As part of your challenge to become a photographer, the biggest one was to learn about composition, would you say having hired a 10x8 plate camera and shot on it for two years taught you what you needed to know about composition? And what would you recommend nowadays to young photographers whom encounter the same issues with composition?

In the beginning I would shoot against walls as I hadn’t yet understood composition, and I would hate to lose the feeling I had with the model if the composition of the shot caused me some inner trauma. Honestly, composition was a trauma for me in the beginning and caused me inner turmoil so I would prefer that not to interfere with the act of taking a picture. I think now taking peoples portraits is more of a performance art, and the pictures that come out are more like a recording in the flow of that energy you play with.
After a while I knew this had to stop, so I started to use 10 x 8 cameras where you have to know what you want before you shoot, and you cannot avoid composition.
Eventually, I came to understand composition and the emotion of it and began to enjoy it. Now it informs everything I do in my art and I enjoy it immensely. It is a source of great wonder. Also, with the 10 x 8 camera you have to stand beside it and it was a great lesson in how different cameras make you feel and how they make your sitter feel. I’m not that interested in cameras and I am never precious about them, but my main interest is that the effect that they have on people. And I would recommend young photographers if they can to start shooting on a 10 x 8 or 5 x 4 plate cameras.

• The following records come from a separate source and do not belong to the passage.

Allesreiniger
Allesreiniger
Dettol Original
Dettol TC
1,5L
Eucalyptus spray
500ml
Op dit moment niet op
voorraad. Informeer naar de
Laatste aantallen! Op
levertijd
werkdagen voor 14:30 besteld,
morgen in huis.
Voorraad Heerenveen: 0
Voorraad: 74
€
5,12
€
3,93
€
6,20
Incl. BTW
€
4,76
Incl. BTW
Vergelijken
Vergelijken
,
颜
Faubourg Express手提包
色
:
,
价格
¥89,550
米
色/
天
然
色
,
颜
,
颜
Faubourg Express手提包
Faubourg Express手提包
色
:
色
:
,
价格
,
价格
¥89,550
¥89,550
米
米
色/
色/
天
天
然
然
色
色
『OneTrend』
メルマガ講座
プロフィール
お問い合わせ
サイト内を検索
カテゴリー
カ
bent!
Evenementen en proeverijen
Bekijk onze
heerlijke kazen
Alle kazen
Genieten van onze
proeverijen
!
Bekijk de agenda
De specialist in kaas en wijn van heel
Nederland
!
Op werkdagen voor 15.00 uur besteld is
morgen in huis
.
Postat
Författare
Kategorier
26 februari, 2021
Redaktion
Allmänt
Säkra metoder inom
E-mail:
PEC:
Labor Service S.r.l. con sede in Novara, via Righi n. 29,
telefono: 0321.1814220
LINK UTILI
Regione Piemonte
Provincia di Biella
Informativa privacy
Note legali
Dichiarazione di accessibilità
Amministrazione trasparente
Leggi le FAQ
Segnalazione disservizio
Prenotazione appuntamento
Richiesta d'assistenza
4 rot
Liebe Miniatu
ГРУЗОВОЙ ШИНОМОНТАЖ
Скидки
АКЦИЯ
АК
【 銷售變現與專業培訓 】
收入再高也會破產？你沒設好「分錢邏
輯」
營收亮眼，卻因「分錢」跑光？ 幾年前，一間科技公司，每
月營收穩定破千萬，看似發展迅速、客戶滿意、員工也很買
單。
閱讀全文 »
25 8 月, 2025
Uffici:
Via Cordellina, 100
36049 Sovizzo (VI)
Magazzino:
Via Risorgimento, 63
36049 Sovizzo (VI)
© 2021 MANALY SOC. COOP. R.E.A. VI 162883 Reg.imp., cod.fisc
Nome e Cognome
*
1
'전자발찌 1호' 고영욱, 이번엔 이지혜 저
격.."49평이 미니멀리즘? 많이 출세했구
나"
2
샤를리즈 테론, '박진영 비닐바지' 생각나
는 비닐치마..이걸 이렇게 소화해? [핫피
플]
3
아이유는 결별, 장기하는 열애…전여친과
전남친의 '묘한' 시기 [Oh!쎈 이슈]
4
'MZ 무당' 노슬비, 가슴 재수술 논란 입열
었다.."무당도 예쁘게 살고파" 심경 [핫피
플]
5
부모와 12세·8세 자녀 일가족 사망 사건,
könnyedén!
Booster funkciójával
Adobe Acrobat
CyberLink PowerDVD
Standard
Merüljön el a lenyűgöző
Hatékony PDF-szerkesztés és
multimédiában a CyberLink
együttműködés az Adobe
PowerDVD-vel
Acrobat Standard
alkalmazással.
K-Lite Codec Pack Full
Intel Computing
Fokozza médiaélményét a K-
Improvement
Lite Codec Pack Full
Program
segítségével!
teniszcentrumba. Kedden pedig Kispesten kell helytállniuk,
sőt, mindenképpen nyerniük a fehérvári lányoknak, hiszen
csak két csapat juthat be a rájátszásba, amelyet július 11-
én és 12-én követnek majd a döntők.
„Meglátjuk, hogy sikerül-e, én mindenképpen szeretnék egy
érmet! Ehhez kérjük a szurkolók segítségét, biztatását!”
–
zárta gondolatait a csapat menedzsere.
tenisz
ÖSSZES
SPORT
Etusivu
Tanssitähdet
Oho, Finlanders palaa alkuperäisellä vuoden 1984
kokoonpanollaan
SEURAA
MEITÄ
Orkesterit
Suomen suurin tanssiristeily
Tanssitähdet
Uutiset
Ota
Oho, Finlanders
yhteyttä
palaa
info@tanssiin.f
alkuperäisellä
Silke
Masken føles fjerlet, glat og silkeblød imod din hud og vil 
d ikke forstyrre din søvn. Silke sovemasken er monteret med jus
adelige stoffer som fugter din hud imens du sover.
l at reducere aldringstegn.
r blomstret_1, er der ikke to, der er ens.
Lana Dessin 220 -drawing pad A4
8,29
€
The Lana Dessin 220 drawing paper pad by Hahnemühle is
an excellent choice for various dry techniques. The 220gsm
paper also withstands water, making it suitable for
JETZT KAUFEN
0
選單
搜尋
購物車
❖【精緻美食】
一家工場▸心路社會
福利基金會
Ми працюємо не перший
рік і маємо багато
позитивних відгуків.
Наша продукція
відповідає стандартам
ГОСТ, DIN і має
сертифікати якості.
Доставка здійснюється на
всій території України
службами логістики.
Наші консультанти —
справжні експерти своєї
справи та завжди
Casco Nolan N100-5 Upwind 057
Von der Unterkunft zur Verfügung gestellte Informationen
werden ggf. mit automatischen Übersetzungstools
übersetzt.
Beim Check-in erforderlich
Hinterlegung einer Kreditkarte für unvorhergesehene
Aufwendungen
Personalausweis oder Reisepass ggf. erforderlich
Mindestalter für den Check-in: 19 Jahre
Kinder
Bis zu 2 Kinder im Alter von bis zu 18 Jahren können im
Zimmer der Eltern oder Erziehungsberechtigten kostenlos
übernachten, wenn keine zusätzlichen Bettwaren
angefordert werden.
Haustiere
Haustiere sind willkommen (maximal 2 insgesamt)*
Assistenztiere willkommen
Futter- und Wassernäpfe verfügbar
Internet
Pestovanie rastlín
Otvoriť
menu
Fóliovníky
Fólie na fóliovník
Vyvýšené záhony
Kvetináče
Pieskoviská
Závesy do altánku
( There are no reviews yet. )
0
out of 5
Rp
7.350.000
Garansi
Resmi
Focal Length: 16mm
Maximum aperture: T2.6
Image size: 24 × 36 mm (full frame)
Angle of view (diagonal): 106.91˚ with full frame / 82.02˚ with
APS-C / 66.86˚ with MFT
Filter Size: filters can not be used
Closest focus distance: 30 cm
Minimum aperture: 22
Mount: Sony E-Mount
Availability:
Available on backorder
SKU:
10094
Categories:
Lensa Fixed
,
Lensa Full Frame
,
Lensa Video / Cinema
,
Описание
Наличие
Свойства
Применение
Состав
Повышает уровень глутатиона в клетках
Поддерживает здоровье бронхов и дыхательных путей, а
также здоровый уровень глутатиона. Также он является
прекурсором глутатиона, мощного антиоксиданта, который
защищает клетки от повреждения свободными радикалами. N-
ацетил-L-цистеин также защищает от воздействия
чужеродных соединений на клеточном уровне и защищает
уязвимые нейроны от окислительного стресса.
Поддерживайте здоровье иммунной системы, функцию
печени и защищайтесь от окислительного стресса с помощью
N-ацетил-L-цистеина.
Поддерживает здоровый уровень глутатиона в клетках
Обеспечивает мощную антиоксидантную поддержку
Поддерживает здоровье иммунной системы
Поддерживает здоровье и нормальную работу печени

I personally love your photography because not only they are simply beautifully taken, they move me, I feel connected to the people in them, I feel you express a feeling that is key to me in your photography?

My goal is always to move people and to cause wonder in the viewer, I think this is mainly because it is what I enjoy myself.

You decided to trust me with your whole archive and we both know it is a rather beautiful and unique archive with many years of photographing, thousands of shots, some more famous than others, some for famous magazines, each of them so moving and beautiful… I am obviously very flattered and honoured by this gesture… but would you mind me asking why me? why do you trust me with it?


I think you have a genuine love of art and you are a great communicator and great art talking to people, which sometimes I am not.

You decided to leave photography behind to concentrate on another medium, do you wish to tell us more about this new path or shall we say this next path in your life?

I felt like I had taken enough pictures and I wanted to change my relationship to the world. Being a photographer is quite specific and being a photographer of people more specific too.
I wanted to change this dynamic in my life. Moving forward, I am mainly interested in ideas. The execution of those ideas is something else but at the moment I am happy to explore a new universe unfettered by being tied to one form of expression or another. With ideas anything is possible, and I really enjoy that process.